L’équilibre de la balance des paiements (entre le compte de transactions courantes et le compte financier) et la parité des pouvoirs d’achat interagiront à plus ou moins long terme avec l’évolution du taux de change. En particulier, suivant la théorie de la parité des pouvoirs d’achat, une inflation forte entrainera une dépréciation de la devise. Elle impliquera, par exemple, de mobiliser plus de sa propre monnaie pour acquérir un bien étranger au même prix entraînant donc une offre supplémentaire de la monnaie locale et donc une baisse du prix de cette monnaie par rapport à une autre devise. La politique monétaire joue le rôle de stabilisateur car en augmentant le taux d’intérêt, les banques centrales tentent de rendre les titres domestiques plus attractifs et donc de susciter une demande accrue pour leur monnaie. Dès lors, nous pouvons comprendre l’importance de la politique économique et de l’impact du degré de relation entre les autorités monétaires et le gouvernement d’un pays, ainsi que la nécessité d’indépendance des précédents dans la détermination de la politique monétaire. 

Cohérence et vertu

Là aussi, la Turquie s’est illustrée avec la pression régulièrement opérée par Recep Tayyip Erdogan auprès de la banque centrale turque. Encore en 2014, en pleine période de défiance sur la monnaie nationale et en préparation aux élections législative de 2015, ce dernier tentait d’obtenir une baisse des taux d’intérêt de laBanque centrale de la République de Turquie. Ce qui fut chose faite avec une première baisse opérée le 22 mai 2014 de 10% à 9,5% (2).

En tant qu'investisseurs obligataires, les notions d’inflation et de taux réels affichés par une économie comportent une importance primordiale.

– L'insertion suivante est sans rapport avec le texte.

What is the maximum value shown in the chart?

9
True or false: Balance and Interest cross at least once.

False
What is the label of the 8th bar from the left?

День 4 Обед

S’il se dégage une dynamique vertueuse à ce niveau, il nous paraît logique qu’une orientation favorable de la devise en soit la première résultante.

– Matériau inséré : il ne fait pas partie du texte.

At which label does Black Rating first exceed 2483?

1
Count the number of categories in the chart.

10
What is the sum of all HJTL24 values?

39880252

Sources : Bloomberg, Trading Economics

* données les plus récentes

(1) En réalité, le prix de l’obligation a baissé de 3,73% sur la période effaçant donc une partie de la plus-value. Le rendement total sur cette obligation avoisine donc plutôt les 8,27% sur le premier semestre de l’année. Sur la même période, le rendement total sur l’obligation DBR 3,5% 04/07/2019 en euro n’est que de 0,25%.

(2) A la fin du mois de juin, le taux directeur se trouvait à 7,5% avec une inflation qui finit par s'inscrire à la baisse, passant de 9,16% en juin 2014 à 7,2% une année plus tard.